» Problems and tasks:
(1) Name every person mentioned in the book review.
(2) Reproduce everything in the book review from "Reviewed by Timothy" down to "1962 to 1997.".

» Reading passage:
■ ■ ■ ■ ■ ■ ■

Bryn Mawr Classical Review 2013.01.19
George Cawkwell, Cyrene to Chaeronea: Selected Essays on Ancient Greek History. Oxford; New York: Oxford University Press, 2011. Pp. xi, 485. ISBN 9780199593286. $150.00.
Reviewed by Timothy Doran, California State University of Los Angeles (email@example.com)
[The Table of Contents appears at the end of the review.]
It is intimidating to review a book written by George Cawkwell, the University College, Oxford professor whose work has been essential over many decades for understanding Classical-era Greek history and institutions. Even non- specialists read his finely annotated Penguin edition of Xenophon's Hellenika, entitled A History of My Times, a volume which has been superseded in usefulness only very recently by the 2009 Landmark Xenophon's Hellenica. The item here under review is a new Oxford University Press collection of Cawkwell's previously published articles, whose publication dates range from 1962 to 1997.
In a too brief, four-page Preface, Cawkwell explains why he agreed to publish the collection, gently criticizes the School of Extreme Historical Skepticism, and discusses his deep affinity for Xenophon. There follows an expert ten- page Introduction by Simon Hornblower. Then come 19 articles arranged chronologically – not in order of publication, but in order of actual historical events. All have aged very well, an epideixis of rigorous logic and deep familiarity with the ancient sources. In the following paragraphs I comment mainly on essays I find particularly interesting, or with which I disagree.

■ ■ ■ ■ ■ ■ ■

» Records:
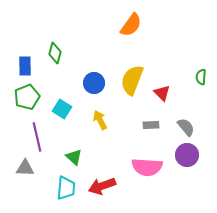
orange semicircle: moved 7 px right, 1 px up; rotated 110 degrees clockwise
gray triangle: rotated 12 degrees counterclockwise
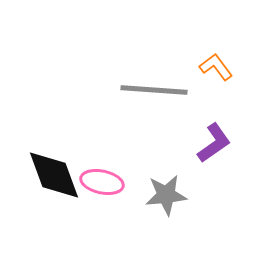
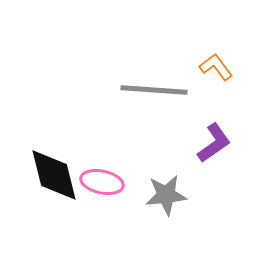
black diamond: rotated 6 degrees clockwise
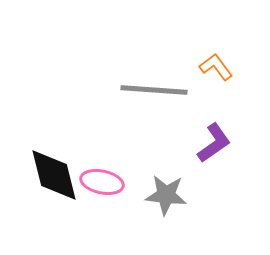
gray star: rotated 12 degrees clockwise
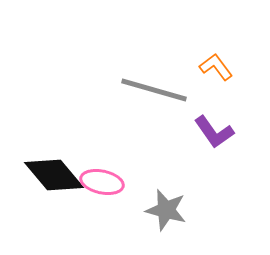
gray line: rotated 12 degrees clockwise
purple L-shape: moved 11 px up; rotated 90 degrees clockwise
black diamond: rotated 26 degrees counterclockwise
gray star: moved 15 px down; rotated 9 degrees clockwise
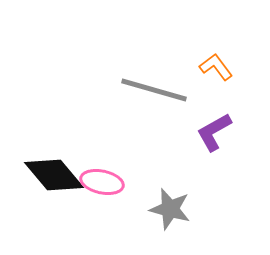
purple L-shape: rotated 96 degrees clockwise
gray star: moved 4 px right, 1 px up
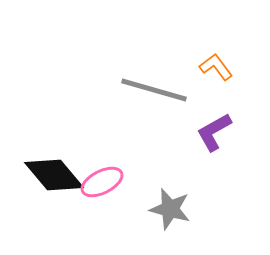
pink ellipse: rotated 39 degrees counterclockwise
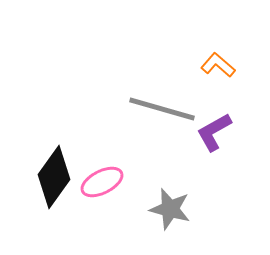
orange L-shape: moved 2 px right, 2 px up; rotated 12 degrees counterclockwise
gray line: moved 8 px right, 19 px down
black diamond: moved 2 px down; rotated 76 degrees clockwise
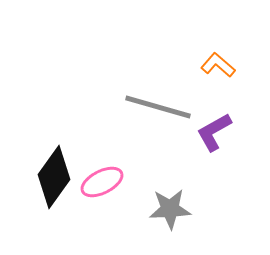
gray line: moved 4 px left, 2 px up
gray star: rotated 18 degrees counterclockwise
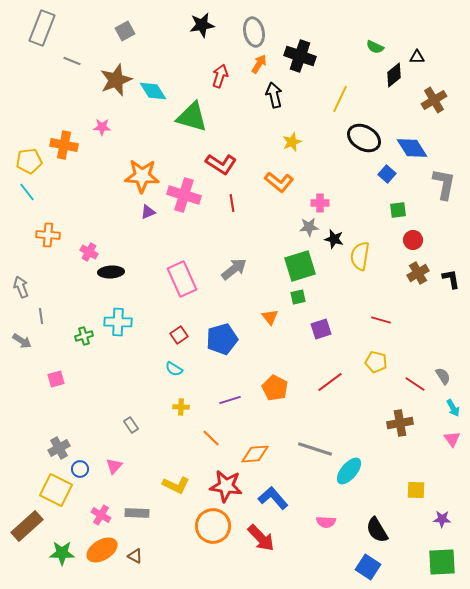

■ ■ ■ ■ ■ ■ ■

» Answers by task:
(1) George Cawkwell, Timothy Doran, Xenophon, Simon Hornblower

(2)
Reviewed by Timothy Doran, California State University of Los Angeles (email@example.com)
[The Table of Contents appears at the end of the review.]
It is intimidating to review a book written by George Cawkwell, the University College, Oxford professor whose work has been essential over many decades for understanding Classical-era Greek history and institutions. Even non- specialists read his finely annotated Penguin edition of Xenophon's Hellenika, entitled A History of My Times, a volume which has been superseded in usefulness only very recently by the 2009 Landmark Xenophon's Hellenica. The item here under review is a new Oxford University Press collection of Cawkwell's previously published articles, whose publication dates range from 1962 to 1997.